357-06    (59810 dist, 2.2 mean)
Selected-By: nolan@helios.unl.edu (Harold the Foot)

The Usenet Oracle has pondered your question deeply. Your question was:

> ... where I can get the best beer in the world !

And in response, thus spake the Oracle:

} Nice grovelling... Nice question...
}
} You owe the oracle a sixpack.


357-07    (12794 dist, 3.6 mean)
Selected-By: Karyanta

The Usenet Oracle has pondered your question deeply. Your question was:

> Oh Oralce?  You there, pal?  Got a question...
>
> Why is it when I was a kid, every Year the Sear's Christmas Wish Book
> always showed an Etch a Sketch with a house drawn on it (with perfectly
> diagonal
>
> lines) and then also a ROUND sun up in the corner, AND THERE WERE *NO*
> LINES connecting the sun to the house.  Isn't that an impossibility on
> an Etch-Sketch?

And in response, thus spake the Oracle:

} As you well know, the Etch-a-Sketch is useful for many specialized
} drawing purposes, but these are normally restricted to horizontal and
} vertical lines.
}
} The promotion of this fascinating device has a sketchy history. When
} ACME first marketed this novelty (yes, they were the first to sell it),
} they set upon the problem of showing people the neat things it could
} do. First they hired several artists to do their best with the toy, but
} this met with little success. Most artists complained of the drawing
} restrictions they were limited to. Several of the most dillegent ones
} started a branch of art known as Neo-Cubism, and some made what can
} only be described as minimalist or serial art. Several interesting
} artifacts were made, one being a mural of ACME's logo done on 9
} Etch-a-Sketch's in a 3x3 row.

====

* COMPLETE THE FOLLOWING
[1] Translate this sentence from the Usenet Oracle excerpt into Spanish: "First they hired several artists to do their best with the toy, but this met with little success."
[2] List every kind or branch of art that the Usenet Oracle excerpt says artists produced with the Etch-a-Sketch.
[3] In the Usenet Oracle excerpt, how many Etch-a-Sketches made up the mural of ACME's logo?

====

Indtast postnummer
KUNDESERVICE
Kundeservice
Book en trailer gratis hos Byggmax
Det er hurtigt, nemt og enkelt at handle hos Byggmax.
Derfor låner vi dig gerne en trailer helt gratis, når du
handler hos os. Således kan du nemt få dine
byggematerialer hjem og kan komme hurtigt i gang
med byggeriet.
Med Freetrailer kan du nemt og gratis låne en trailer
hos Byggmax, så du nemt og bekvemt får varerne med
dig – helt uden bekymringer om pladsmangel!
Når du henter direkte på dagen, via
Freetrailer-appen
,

====

* SOLUTIONS PER TASK
[1] Primero contrataron a varios artistas para que hicieran lo mejor posible con el juguete, pero esto tuvo poco éxito.

[2]
- Neo-Cubism
- Minimalist art
- Serial art

[3] Nine, arranged in a 3x3 row.